**Exercise brief**
Present the rows below as a Markdown table with two columns, Line and Text, numbering each line and omitting blank lines. Begin with the first line of the rows and stop after the line that contains "As read: 5h09".

**Extracted entries**
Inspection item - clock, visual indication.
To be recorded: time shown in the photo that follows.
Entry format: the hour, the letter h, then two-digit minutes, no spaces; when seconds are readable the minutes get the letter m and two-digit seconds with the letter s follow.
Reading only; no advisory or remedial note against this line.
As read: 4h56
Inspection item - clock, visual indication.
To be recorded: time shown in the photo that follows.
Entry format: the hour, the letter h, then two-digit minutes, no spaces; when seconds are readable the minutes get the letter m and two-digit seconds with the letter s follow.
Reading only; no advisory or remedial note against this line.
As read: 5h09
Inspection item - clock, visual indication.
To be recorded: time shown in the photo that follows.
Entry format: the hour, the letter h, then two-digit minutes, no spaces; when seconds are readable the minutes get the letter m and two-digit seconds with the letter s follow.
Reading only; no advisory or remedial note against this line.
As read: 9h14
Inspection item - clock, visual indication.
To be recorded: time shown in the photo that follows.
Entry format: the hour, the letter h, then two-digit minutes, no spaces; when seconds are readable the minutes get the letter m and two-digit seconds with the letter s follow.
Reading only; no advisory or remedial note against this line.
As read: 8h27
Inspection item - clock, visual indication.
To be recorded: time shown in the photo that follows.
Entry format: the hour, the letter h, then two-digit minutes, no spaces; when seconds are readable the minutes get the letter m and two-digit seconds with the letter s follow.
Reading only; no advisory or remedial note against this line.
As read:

**Answer to this exercise**
| Line | Text |
|---|---|
| 1 | Inspection item - clock, visual indication. |
| 2 | To be recorded: time shown in the photo that follows. |
| 3 | Entry format: the hour, the letter h, then two-digit minutes, no spaces; when seconds are readable the minutes get the letter m and two-digit seconds with the letter s follow. |
| 4 | Reading only; no advisory or remedial note against this line. |
| 5 | As read: 4h56 |
| 6 | Inspection item - clock, visual indication. |
| 7 | To be recorded: time shown in the photo that follows. |
| 8 | Entry format: the hour, the letter h, then two-digit minutes, no spaces; when seconds are readable the minutes get the letter m and two-digit seconds with the letter s follow. |
| 9 | Reading only; no advisory or remedial note against this line. |
| 10 | As read: 5h09 |